Ces deux objectifs : un monde sans armes nucléaires, un Moyen-Orient connaissant enfin une paix juste et durable, sont strictement liés. Il est clair en effet qu’Israël refusera toujours d’éliminer ses propres armes nucléaires (généralement estimées à au moins 200 têtes nucléaires) tant que sa sécurité et sa pérennité ne seront pas assurées. Or celles-ci resteront menacées tant que la question israélo-palestinienne ne sera pas résolue à la satisfaction des deux parties, et tant que la question du Golan et celle du Liban ne seront pas elles aussi résolues. De même, l’Iran pourra toujours être soupçonné, à tort ou à raison, de vouloir se procurer des armes nucléaires tant qu’Israël conservera les siennes, et de vouloir la disparition d’Israël tant que l’existence de ce dernier ne sera pas universellement reconnue dans des frontières - a priori, celles de 1967 - agréées par les Nations Unies et la totalité de ses voisins, Palestiniens compris. Ceux-ci ont droit à leur propre Etat, souverain, indépendant et viable. En attendant que les uns et les autres s’entendent, un jour peut-être, sur une fédération ou confédération israélo-palestinienne, multiconfessionnelle ou, mieux encore, laïque.
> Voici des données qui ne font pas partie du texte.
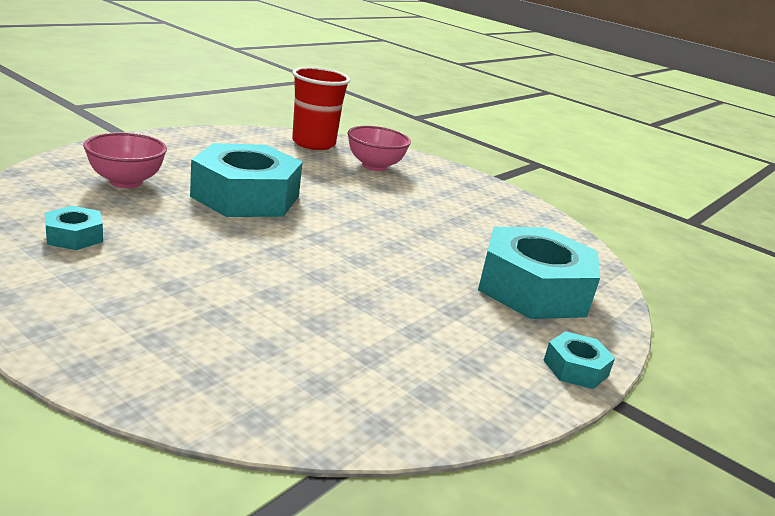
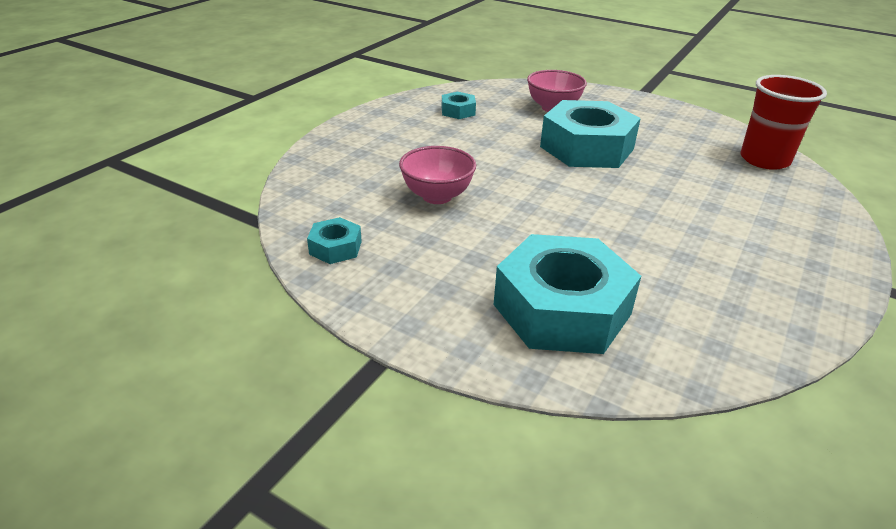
camera: 85 degrees right, 10 degrees up
(374, 166) = (761, 197): pink bowl -> pink bowl (437, 196)
(575, 368) = (417, 330): turquoise nut -> turquoise nut (335, 248)

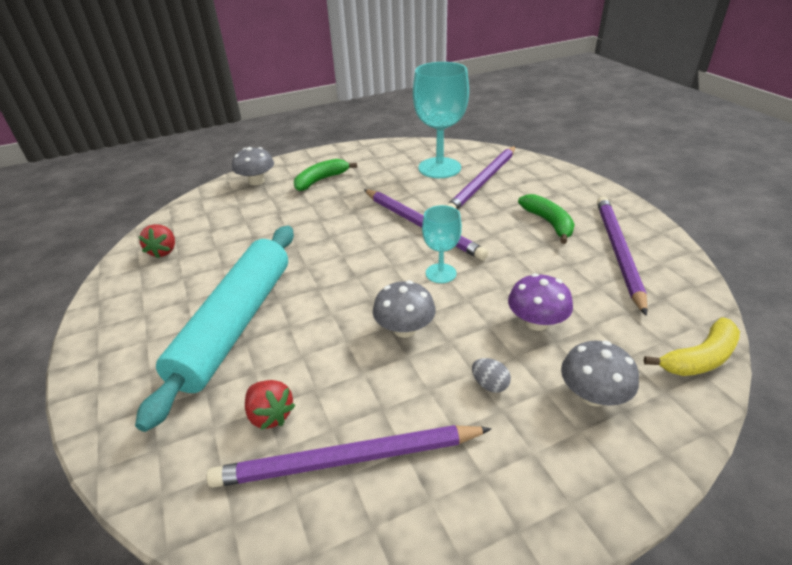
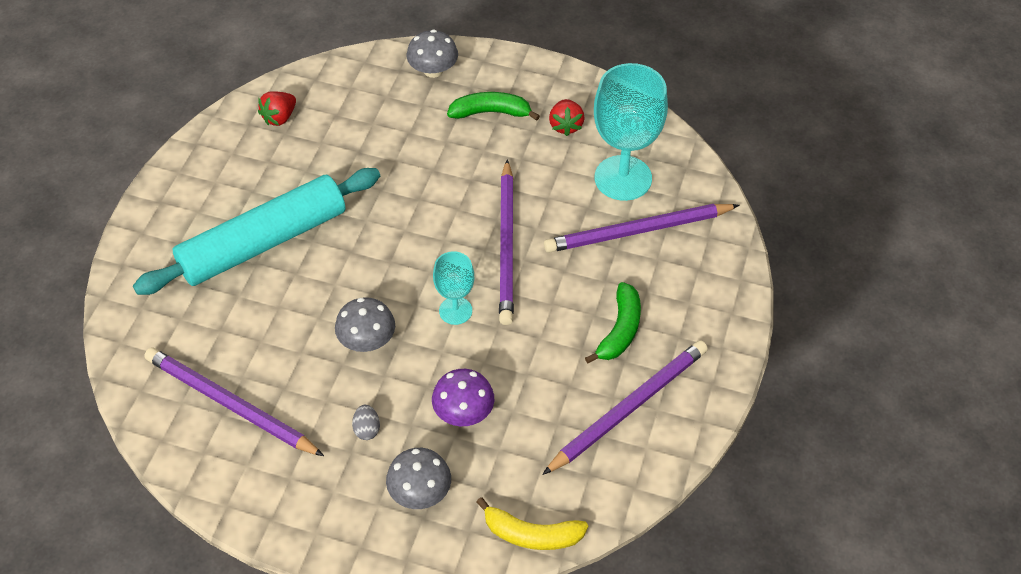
camera: 40 degrees right, 15 degrees up
(270, 415) = (218, 337): red strawberry -> red strawberry (565, 126)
Quoi qu’il en soit, c’est un accord global entre toutes les parties concernées qui doit être recherché. Une négociation multilatérale, sans doute précédée de consultations bi- ou plurilatérales, devrait y parvenir. Elle doit avoir pour objectif de résoudre, par des compromis mutuellement acceptables, les nombreux problèmes concrets qui se posent, du tracé des frontières à la gestion de l’eau ou du domaine maritime. Mais elle doit aussi et avant tout viser l’instauration d’un Moyen-Orient sans armes de destruction massive, tant nucléaires que biologiques, chimiques, radioactives ou "émergentes". Ce sera la contribution précieuse et indispensable du Moyen-Orient à la construction d’un monde de paix, de coopération et de compréhension mutuelle, affranchi de la menace d’anéantissement nucléaire. La balle est dans le camp d’Israël et des Etats-Unis, au moins autant que dans celui de l’Iran.

Paris, Tel-Aviv et Saintes

Michel Rocard, ancien Premier ministre, ambassadeur pour les pôles

Yehuda Atai, universitaire, éditeur du Monde de la Bible, cofondateur du Comité israélien pour un Moyen-Orient sans armes nucléaires, biologiques et chimiques

Jean-Marie Matagne, docteur en philosophie, président de l’Action des Citoyens pour le Désarmement Nucléaire (ACDN) contact@acdn.net


(1) Dans Libération du 16 novembre 2007 et sur le site d’ACDN. Cet appel a reçu de nombreux soutiens (voir la liste des premiers signataires) et la visite de milliers d’internautes francophones et anglophones.